Searching for a result that would only be on one page I get two results. the only difference is the depth. Why???
1: Allen-Bradley Drives Home page
A long-time leader in providing reliable, power control solutions, Rockwell Automation® offers an industry-leading family of drives. Designed for powerful performance... http://www.ab.com/drives/ 75%
Size: 22K
Depth: 2
Find Similar
Match Info
Show Parents
2: Allen-Bradley Drives Home page
Communications A long-time leader in providing reliable, power control solutions, Rockwell Automation® offers an industry-leading family of drives. Designed for powerful... http://www.ab.com/drives 75%
Size: 22K
Depth: 5
Find Similar
Match Info
Show Parents
The crawler can't know that url http://www.ab.com/drives linked to from one of your other pages is really supposed to be http://www.ab.com/drives/ which is also referred to by one of your pages. Normally duplicate removal (on by default) would prevent the double entry of such duplicate pages with different urls unless the page content has something like a timestamp or such. The "Ignore tags" option could be used to strip out such variations so the pages would compare the same again and only one copy gets stored.
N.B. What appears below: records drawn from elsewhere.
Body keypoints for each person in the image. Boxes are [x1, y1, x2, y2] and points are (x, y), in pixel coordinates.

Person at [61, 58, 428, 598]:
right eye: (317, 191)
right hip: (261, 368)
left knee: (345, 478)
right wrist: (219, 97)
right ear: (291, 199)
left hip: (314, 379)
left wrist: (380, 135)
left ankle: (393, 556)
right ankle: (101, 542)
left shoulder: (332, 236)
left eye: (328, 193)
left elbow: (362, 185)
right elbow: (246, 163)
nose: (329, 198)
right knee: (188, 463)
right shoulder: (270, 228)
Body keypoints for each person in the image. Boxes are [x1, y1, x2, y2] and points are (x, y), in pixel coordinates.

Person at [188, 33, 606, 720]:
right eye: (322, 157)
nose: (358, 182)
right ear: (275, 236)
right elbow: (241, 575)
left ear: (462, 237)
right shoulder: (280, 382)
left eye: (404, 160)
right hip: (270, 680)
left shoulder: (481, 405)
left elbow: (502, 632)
Click match info on each to see the text that was stored to see what the difference is.
The "Index Name" setting tells it that "/index.html" is the same as "/". Directory urls are supposed to be specified with a trailing slash according to spec. Without the slash it's assumed to be a file. The webserver tries to deliver it and discovers it's a directory and issues a redirect to the proper url with trailing slash. The appliance uses the originally specified url rather than the redirected url for that page.
What text was found on the page that it said was being duplicated? Can you supply a couple sample urls of false duplicates?
I was referring to dynamic content on the page, not modified-date headers or such. If the text of the page changes every time it's fetched the duplicate removal won't work. The ignore tags option lets you specify parts of the html page to ignore when extracting text.